A missão é liderada pelo ministro dos Negócios Estrangeiros do Togo, Robert Dussey e integrada pelo secretário-geral da presidência da Guiné-Conacri, Nabi Bangoura, pretende ouvir os representantes dos cinco partidos com assento no Parlamento e o grupo dos 15 deputados expulsos do PAIGC.

Já se encontrou com o Presidente José Mario Vaz, a quem entregou uma mensagem do Presidente Faure Gnassingbé, presidente em exercício da Comunidade Económica dos Países da África Ocidental (CEDEAO).

Robert Dussey não quis revelar o conteúdo da missiva, mas disse tratar-se de uma carta de amizade e de fraternidade entre os dois presidentes com a qual Faure Gnassingbé pretende incentivar os responsáveis políticos guineenses a prosseguirem na via do diálogo para encontrar uma saída para crise no país.

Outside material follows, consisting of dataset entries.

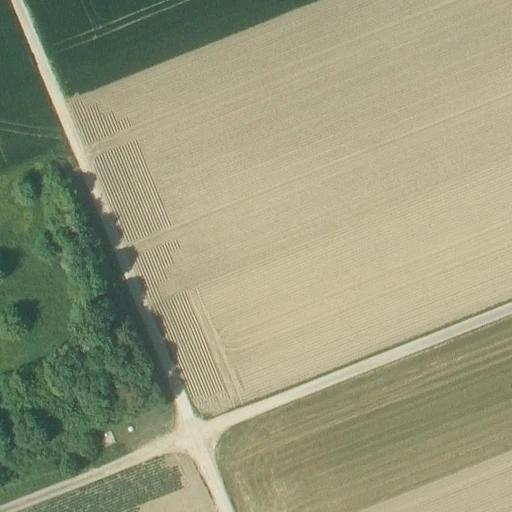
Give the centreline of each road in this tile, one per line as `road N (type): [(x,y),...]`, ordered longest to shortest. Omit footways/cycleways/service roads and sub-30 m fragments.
road 1 (track): [(227,511),(16,0)]
road 2 (track): [(1,511),(511,308)]
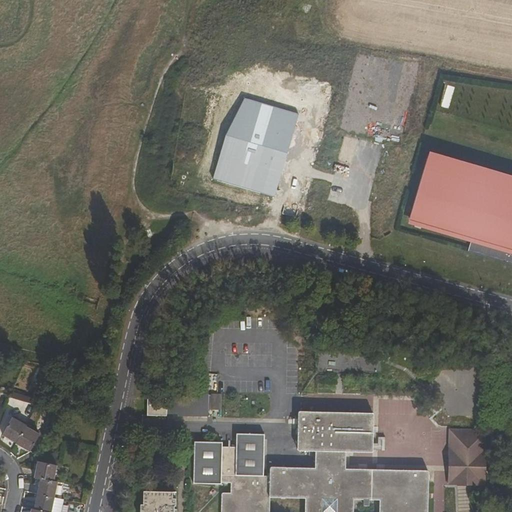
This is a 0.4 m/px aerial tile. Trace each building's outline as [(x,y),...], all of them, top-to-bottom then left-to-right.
[(213,178),(274,196),(298,114),(244,98),(226,135),(213,178)] [(511,176),(430,153),(408,225),(471,243),(469,252),(511,264),(511,176)] [(167,414),(179,415),(179,417),(193,417),(194,395),(179,394),(179,399),(167,399),(167,398),(148,398),(147,416),(167,416),(167,414)] [(198,411),(222,411),(222,395),(198,395),(198,411)] [(269,511),(270,498),(305,499),(304,511),(353,511),(354,500),(379,501),(379,511),(427,511),(428,471),(346,469),(346,452),(373,452),(373,413),(298,412),(298,451),(315,451),(315,468),(270,468),(270,476),(263,476),(264,434),(236,434),(236,447),(222,447),(222,443),(194,442),(193,484),(221,484),(221,483),(231,483),(230,493),(222,493),(221,511),(269,511)] [(3,435),(16,443),(26,427),(26,426),(13,418),(3,435)] [(40,434),(26,427),(16,443),(16,444),(29,452),(40,434)] [(449,450),(486,451),(486,431),(450,430),(449,450)] [(449,485),(485,486),(486,451),(449,450),(449,485)] [(34,478),(40,479),(53,482),(56,466),(37,462),(34,478)] [(54,498),(57,483),(53,482),(40,479),(37,494),(54,498)] [(174,511),(174,507),(176,507),(176,499),(172,499),(172,493),(144,492),(143,505),(140,505),(140,511),(174,511)] [(34,509),(45,511),(51,511),(54,498),(37,494),(34,509)]
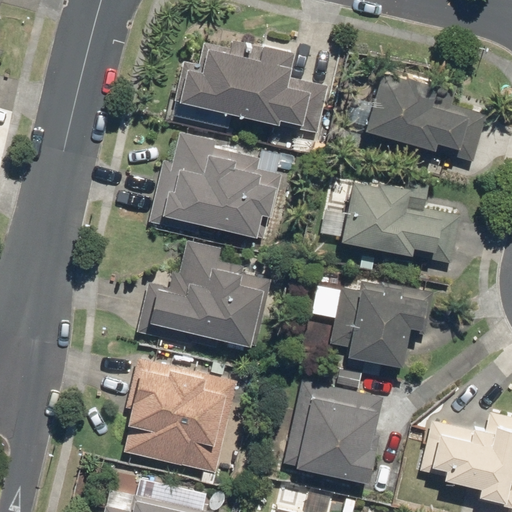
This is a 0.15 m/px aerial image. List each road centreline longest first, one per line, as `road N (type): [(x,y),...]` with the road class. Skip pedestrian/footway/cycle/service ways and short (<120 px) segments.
road 1 (tertiary): [(100,0),(9,371)]
road 2 (tertiary): [(9,371),(19,474),(11,511)]
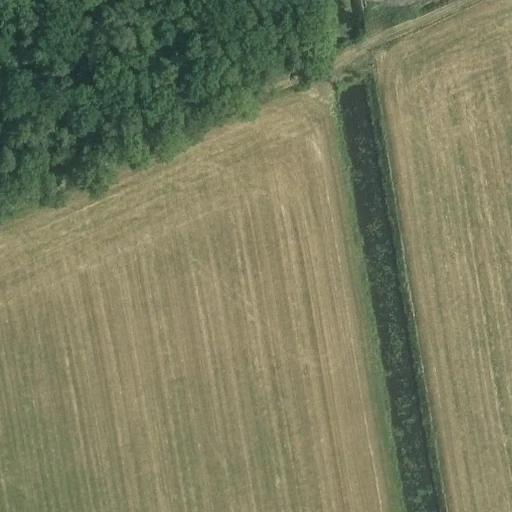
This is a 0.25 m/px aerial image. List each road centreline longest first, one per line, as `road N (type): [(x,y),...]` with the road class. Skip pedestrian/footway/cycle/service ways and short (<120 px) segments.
road 1 (track): [(0,215),(308,72)]
road 2 (track): [(308,72),(467,0)]
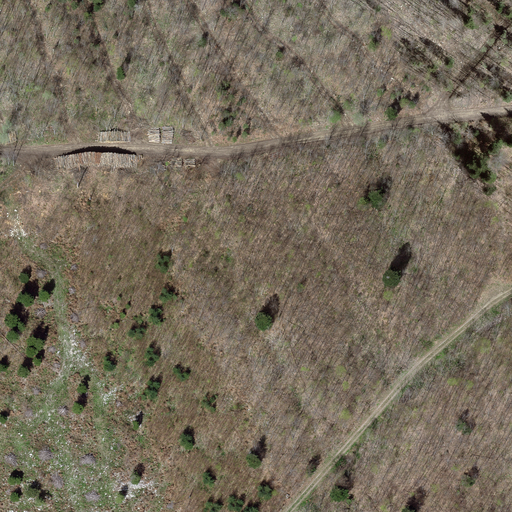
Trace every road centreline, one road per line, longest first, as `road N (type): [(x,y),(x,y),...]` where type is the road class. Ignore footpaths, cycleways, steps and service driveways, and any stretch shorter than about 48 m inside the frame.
road 1 (track): [(511,110),(218,150),(0,149)]
road 2 (track): [(511,290),(402,381),(287,511)]
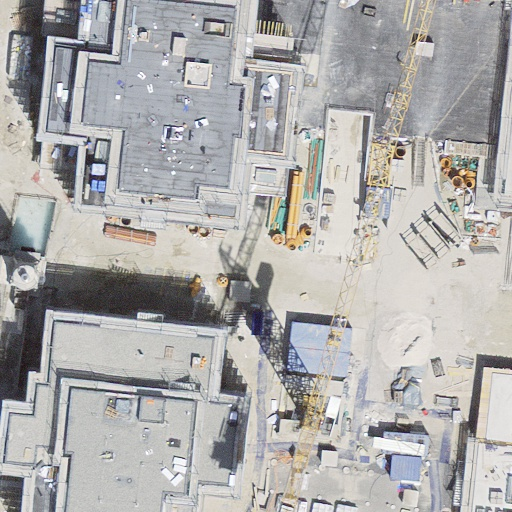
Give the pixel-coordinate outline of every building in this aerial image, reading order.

Entretanto, dois blocos políticos guineenses vieram a público, através de comunicados de imprensa, para garantir que na realidade, a CEDEAO não deu um ultimato de 30 dias ao Presidente guineense, que terminaria no dia 16 deste mês.

A coordenação do grupo dos 15 deputados expulsos do PAIGC e o auto-denominado  grupo dos 18 partidos sem representação parlamentar, garantem que o prazo em questão era destinado aos mediadores da crise guineense, propostos pela CEDEAO.